Commentary: To some degree, superposition seems like a geometric "hack" invented in the process of optimization to squeeze a great many (largely mutually-exclusive) sparse features into a limited number of neurons. GPT3 has a latent dimension of only 96 * 128 = 12288, and with 96 layers this is only 1.17 M neurons (*). A fruit fly has 100k neurons (and can't speak). All communication must be through that 12288 dimensional vector, which is passed through LayerNorm many times (**), so naturally the network learns to take advantage of locally linear subspaces.

That said, the primate visual system does seem to use superposition, though not via local subspaces; instead, neurons seem to encode multiple axes somewhat linearly (e.g. global spaces: linearly combined position and class) That was a few years ago, and I suspect that new results may contest this. The face area seems to do a good job of disentanglement, for example.

Treating everything as high-dimensional vectors is great for analogy making, like the wife - husband + king = queen example. But having fixed-size vectors for representing arbitrary-dimensioned relationships inevitably leads to compression ~= superposition. Provided those subspaces are semantically meaningful, it all works out from a generalization standpoint -- but this is then equivalent to allocating an additional axis for said relationship or attribute. Additional axes would also put less decoding burden on the downstream layers, and make optimization easier.

Google has demonstrated allocation in transformers. It's also prevalent in the cortex. Trick is getting it to work!

(*) GPT4 is unlikely to have more than an order of magnitude more 'neurons'; PaLM-540B has only 2.17 M. Given that GPT-4 is something like 3-4x larger, it should have 6-8 M neurons, which is still 3 orders of magnitude fewer than the human neocortex (nevermind the cerebellum ;-)

(**) I'm of two minds on LayerNorm.
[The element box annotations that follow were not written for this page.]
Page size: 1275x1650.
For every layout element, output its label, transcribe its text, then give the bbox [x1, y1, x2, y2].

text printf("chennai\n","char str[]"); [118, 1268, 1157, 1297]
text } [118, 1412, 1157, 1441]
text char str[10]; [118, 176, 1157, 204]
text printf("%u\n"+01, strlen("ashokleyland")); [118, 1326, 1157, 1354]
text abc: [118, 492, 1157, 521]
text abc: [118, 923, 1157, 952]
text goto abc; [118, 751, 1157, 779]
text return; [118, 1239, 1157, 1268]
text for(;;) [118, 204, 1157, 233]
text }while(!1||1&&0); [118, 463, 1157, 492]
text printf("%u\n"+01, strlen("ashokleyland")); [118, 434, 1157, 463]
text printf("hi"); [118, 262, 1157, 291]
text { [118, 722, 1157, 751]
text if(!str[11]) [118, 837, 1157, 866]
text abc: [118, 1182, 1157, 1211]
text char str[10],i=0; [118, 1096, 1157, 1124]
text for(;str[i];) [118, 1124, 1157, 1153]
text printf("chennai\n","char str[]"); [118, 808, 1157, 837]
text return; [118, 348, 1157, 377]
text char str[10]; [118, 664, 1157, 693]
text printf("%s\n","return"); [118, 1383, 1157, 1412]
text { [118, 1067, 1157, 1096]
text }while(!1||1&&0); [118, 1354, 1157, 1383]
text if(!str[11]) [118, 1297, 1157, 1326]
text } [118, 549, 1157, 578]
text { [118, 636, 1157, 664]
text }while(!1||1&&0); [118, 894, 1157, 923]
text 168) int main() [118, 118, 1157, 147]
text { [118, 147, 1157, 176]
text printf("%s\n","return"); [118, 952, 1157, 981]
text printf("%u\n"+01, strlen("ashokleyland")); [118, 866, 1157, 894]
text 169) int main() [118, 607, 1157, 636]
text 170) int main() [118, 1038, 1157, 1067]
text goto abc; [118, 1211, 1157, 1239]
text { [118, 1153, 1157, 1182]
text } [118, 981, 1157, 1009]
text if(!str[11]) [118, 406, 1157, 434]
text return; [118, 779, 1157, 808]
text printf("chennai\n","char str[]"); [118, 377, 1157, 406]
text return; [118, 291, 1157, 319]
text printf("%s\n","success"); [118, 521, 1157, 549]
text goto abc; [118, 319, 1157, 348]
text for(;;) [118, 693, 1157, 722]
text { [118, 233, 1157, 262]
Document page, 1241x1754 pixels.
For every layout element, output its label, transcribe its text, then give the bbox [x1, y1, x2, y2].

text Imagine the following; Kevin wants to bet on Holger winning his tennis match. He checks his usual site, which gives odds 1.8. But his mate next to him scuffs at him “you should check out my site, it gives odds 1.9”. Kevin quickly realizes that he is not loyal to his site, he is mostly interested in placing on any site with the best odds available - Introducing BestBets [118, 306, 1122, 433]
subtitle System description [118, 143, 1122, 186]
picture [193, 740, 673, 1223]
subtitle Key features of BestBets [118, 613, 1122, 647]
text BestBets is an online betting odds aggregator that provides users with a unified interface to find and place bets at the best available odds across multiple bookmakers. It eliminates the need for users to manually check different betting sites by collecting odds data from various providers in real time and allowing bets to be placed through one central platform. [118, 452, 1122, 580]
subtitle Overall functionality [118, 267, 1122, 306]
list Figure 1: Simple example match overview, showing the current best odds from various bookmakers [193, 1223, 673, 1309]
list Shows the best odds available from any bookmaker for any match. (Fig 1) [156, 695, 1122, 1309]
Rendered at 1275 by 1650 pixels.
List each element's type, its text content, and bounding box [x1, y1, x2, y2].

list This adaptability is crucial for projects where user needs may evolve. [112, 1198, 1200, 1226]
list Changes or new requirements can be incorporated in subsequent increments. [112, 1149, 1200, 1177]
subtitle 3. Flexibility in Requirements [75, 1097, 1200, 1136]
PV interneurons might be seen to do something like this, but it's all local -- you don't need everything to be vector rotations. (LayerNorm effectively removes one degree of freedom, so really it's a 12287 dimensional vector)

Update: After reading https://transformer-circuits.pub/2023/monosemantic-features/index.html, I find the idea of local manifolds / local codes to be quite appealing: why not represent sparse yet conditional features using superposition?  This also expands the possibility of pseudo-hierarchical representation, which is great.